4.3 Per e-mail van 10 december 2018 heeft de gemachtigde van Verzekeraar zich uitgelaten over de berekening van het actuarieel lid. De actuaris van Verzekeraar heeft bevestigd dat de berekening van het actuarieel lid juist is. Het voorbeeldkapitaal in het jaaroverzicht van 2003 is niet correct en de voorbeeldkapitalen in de jaaroverzichten van 2002 en 2004 zijn wel juist. Verzekeraar biedt haar excuses aan voor het onjuiste voorbeeldkapitaal in het overzicht van 2003.

4.4 Vervolgens heeft de gemachtigde van Consument bij brief van 10 januari 2019 gereageerd. Consument stelt dat steeds blijkt dat Verzekeraar onjuiste informatie verschaft en dat Verzekeraar niet betrouwbaar is inzake de verstrekking van juiste en correcte informatie.

Consument heeft ook een actuaris laten kijken naar de berekeningen van het actuarieel lid. De actuaris van Consument kan niet controleren of de netto inleg juist is en had die hoger verwacht. Ook is de afslag die het actuarieel lid heeft toegepast onjuist. De afslag omvat contractuele kosten die volgens de voorwaarden 0,75% op jaarbasis zijn, maar die in de praktijk een stuk hoger zijn. De afslag moet dus 0,75% zijn.

De uitkomsten van het actuarieel lid en de door Verzekeraar geleverde cijfers zijn, ook na afronding op duizenden of op honderden, geen van alle hetzelfde.

5. Beoordeling

5.1 De Commissie beoordeelt hierna de klacht van Consument. De klacht hield in dat Verzekeraar ten onrechte heeft nagelaten een onderbouwing te geven voor de daling van het historische rendement tussen 2002 en 2004. Verzekeraar heeft zich op het standpunt gesteld dat zij Consument afdoende informatie heeft verschaft.

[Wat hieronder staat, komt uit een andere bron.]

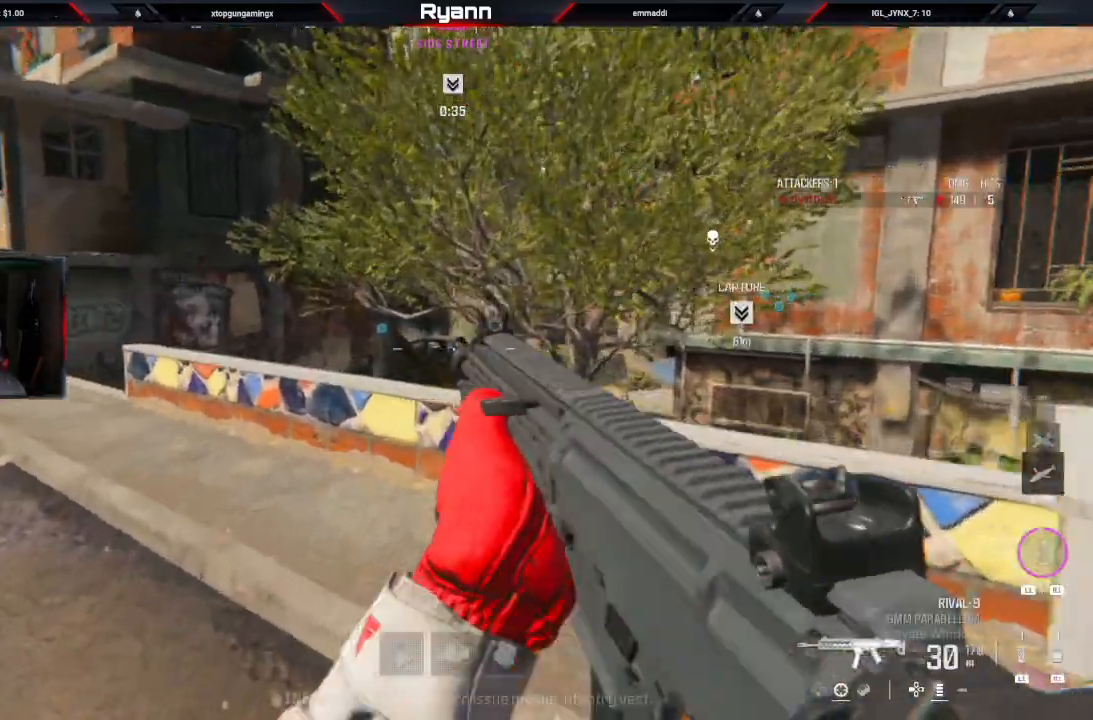
{"dt_ms": 500, "buttons": ["CROSS"], "left_stick": "up-left", "right_stick": "center", "events": [[33, "L3", "up"], [150, "right_stick", "center"], [183, "CIRCLE", "down"], [350, "CIRCLE", "up"], [367, "right_stick", "right"], [417, "CROSS", "down"], [450, "right_stick", "center"]]}
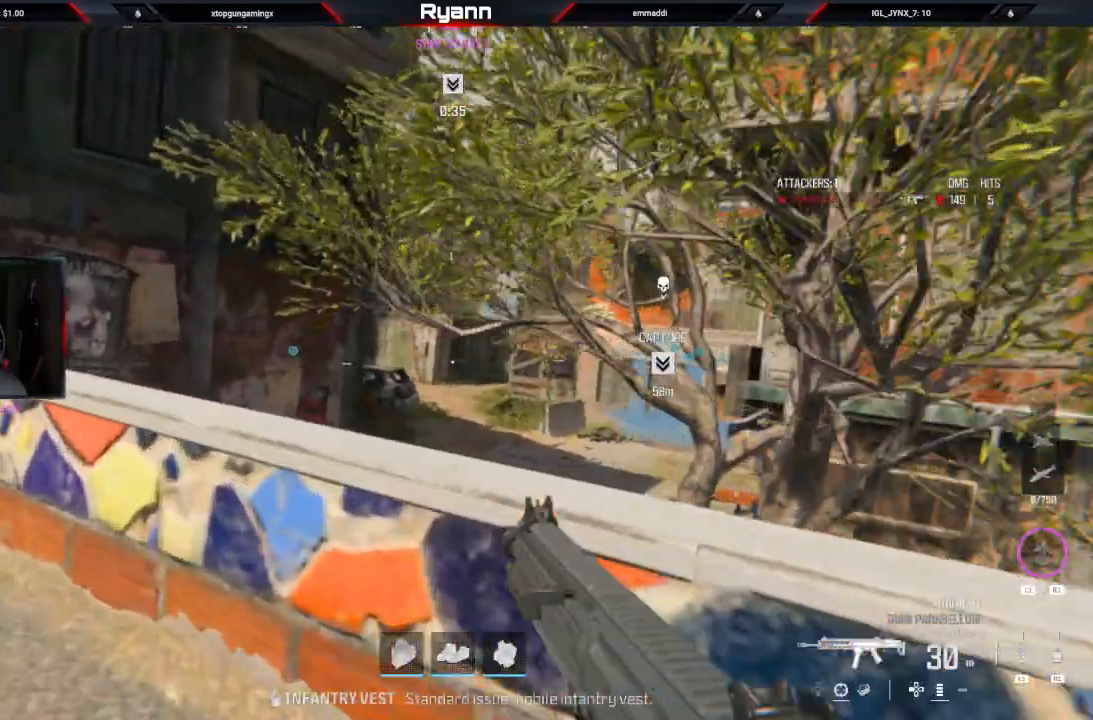
{"dt_ms": 500, "buttons": [], "left_stick": "up", "right_stick": "center", "events": [[50, "CROSS", "up"], [67, "CROSS", "down"], [150, "CROSS", "up"], [167, "left_stick", "up-right"], [333, "L3", "down"], [333, "left_stick", "up"], [333, "right_stick", "right"], [467, "right_stick", "center"], [500, "L3", "up"]]}
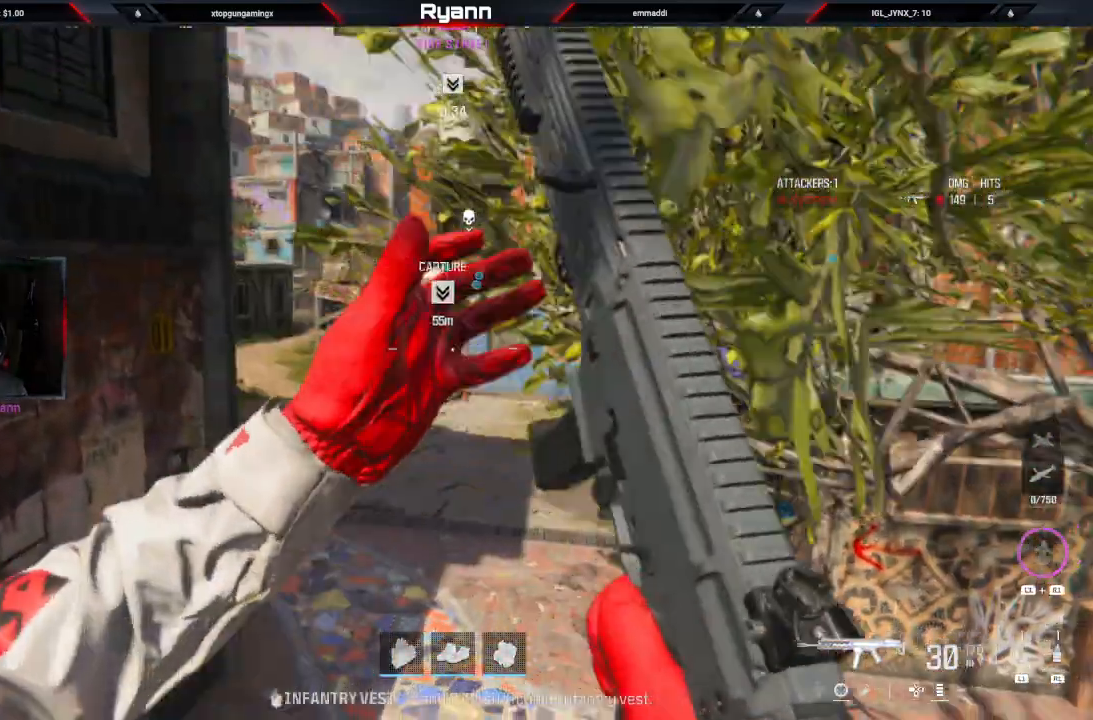
{"dt_ms": 500, "buttons": [], "left_stick": "up", "right_stick": "up-right", "events": [[367, "right_stick", "up-right"]]}
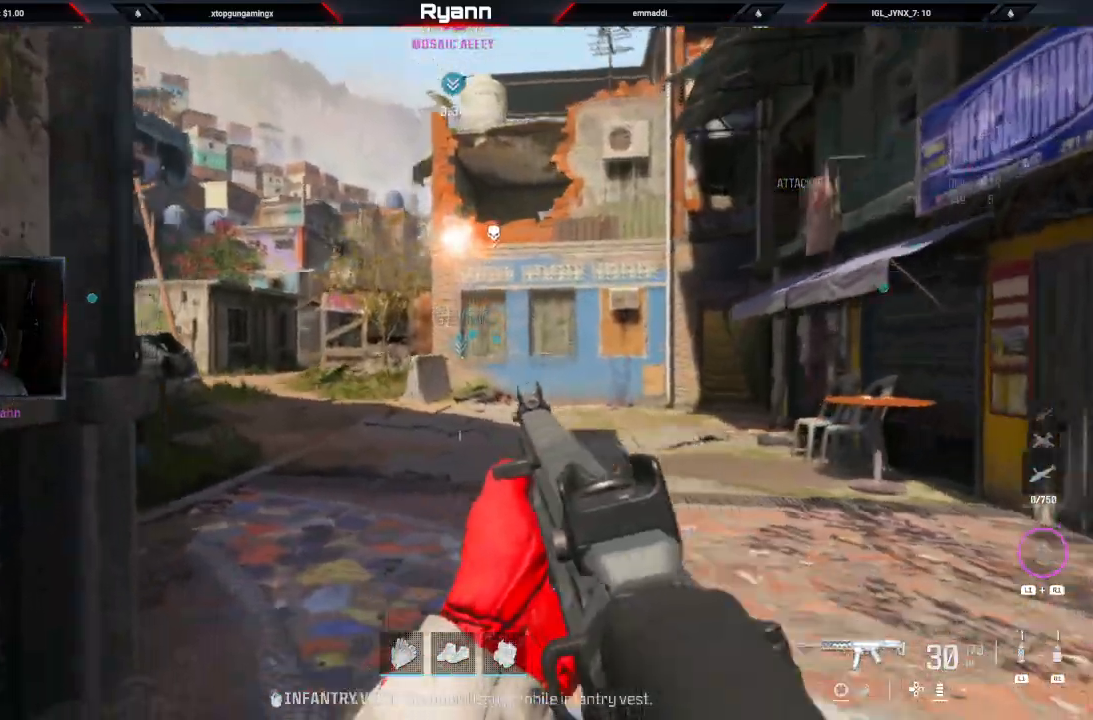
{"dt_ms": 500, "buttons": [], "left_stick": "up", "right_stick": "center"}
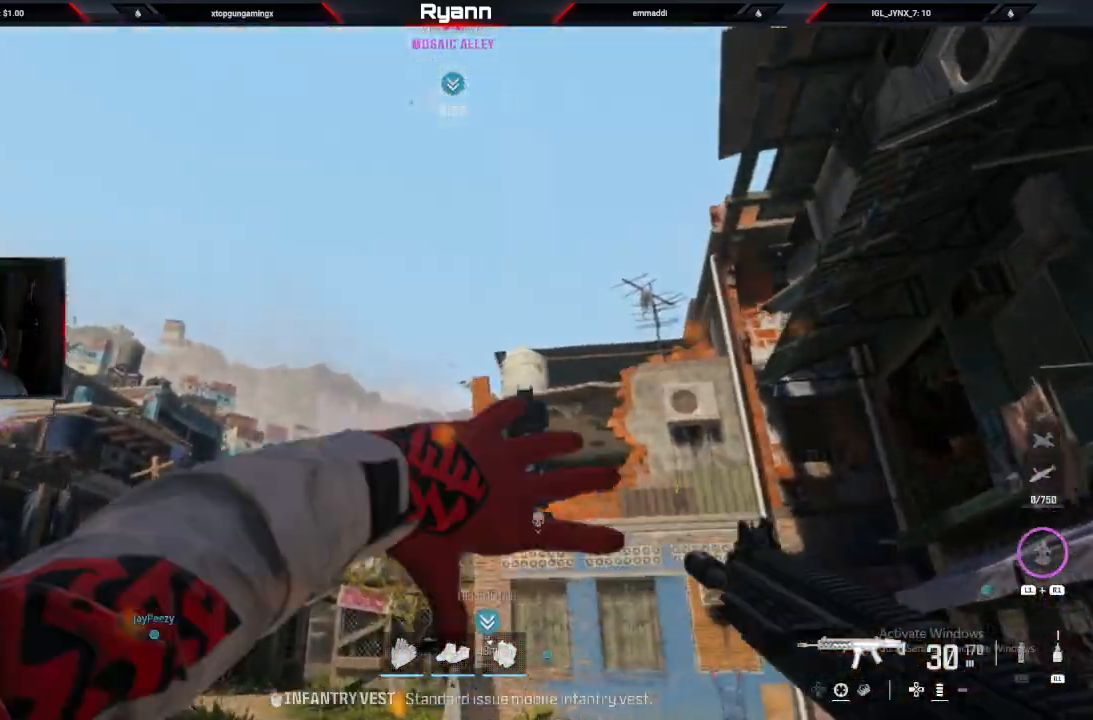
{"dt_ms": 500, "buttons": [], "left_stick": "up-left", "right_stick": "center", "events": [[483, "left_stick", "up-left"]]}
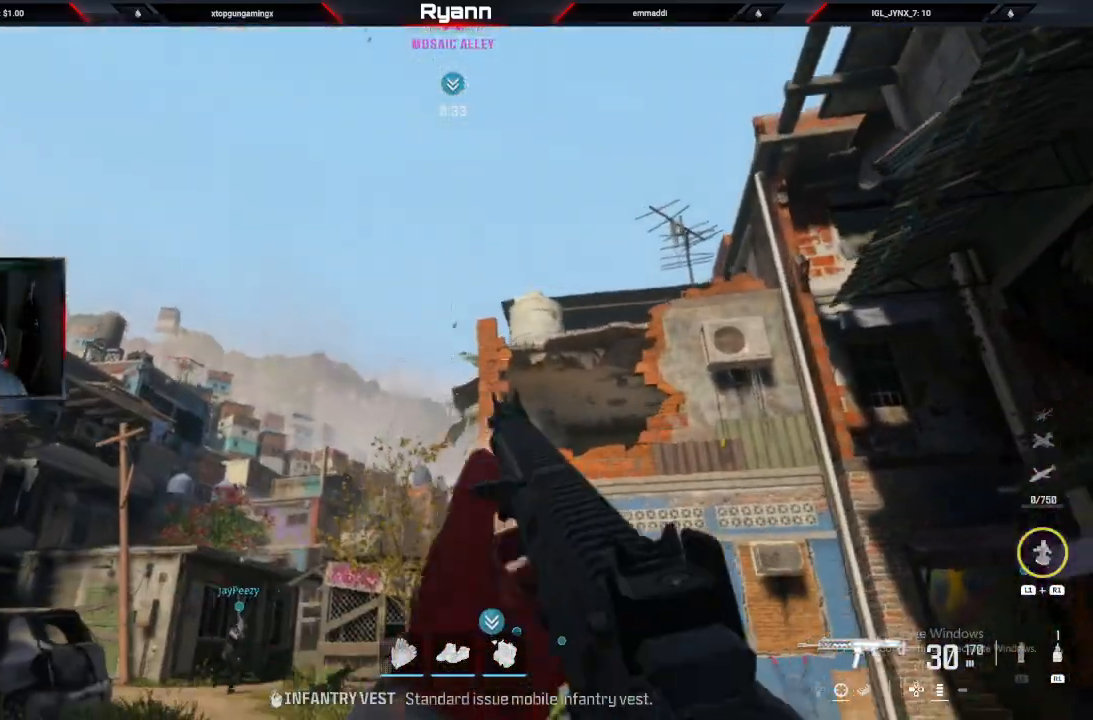
{"dt_ms": 500, "buttons": ["R1"], "left_stick": "up", "right_stick": "right", "events": [[17, "R1", "down"], [450, "left_stick", "up"], [483, "right_stick", "right"]]}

5.2 De Commissie stelt vast dat met de globale berekening van het actuarieel lid van de Commissie een verklaring is gegeven voor de daling tussen 2002 en 2004, namelijk: Verzekeraar heeft in 2003 een onjuist kapitaal weergegeven. Het kapitaal dat in 2003 had moeten worden weergegeven ligt om en nabij de € 41.000,-, in plaats van € 64.000,-. De door Verzekeraar weergegeven daling tussen 2002 en 2003 is hierdoor te laag geweest en de daling tussen 2003 en 2004 te hoog. De door Verzekeraar weergegeven daling tussen 2002 en 2004 is in overeenstemming met de werkelijkheid. De conclusie van het actuarieel lid verandert overigens niet bij 0,1% hogere beheerskosten of een iets hogere netto-inleg. Dat Verzekeraar een fout heeft gemaakt bij de weergave van het kapitaal in 2003, heeft Verzekeraar erkend. Verzekeraar heeft daarvoor haar excuses aangeboden.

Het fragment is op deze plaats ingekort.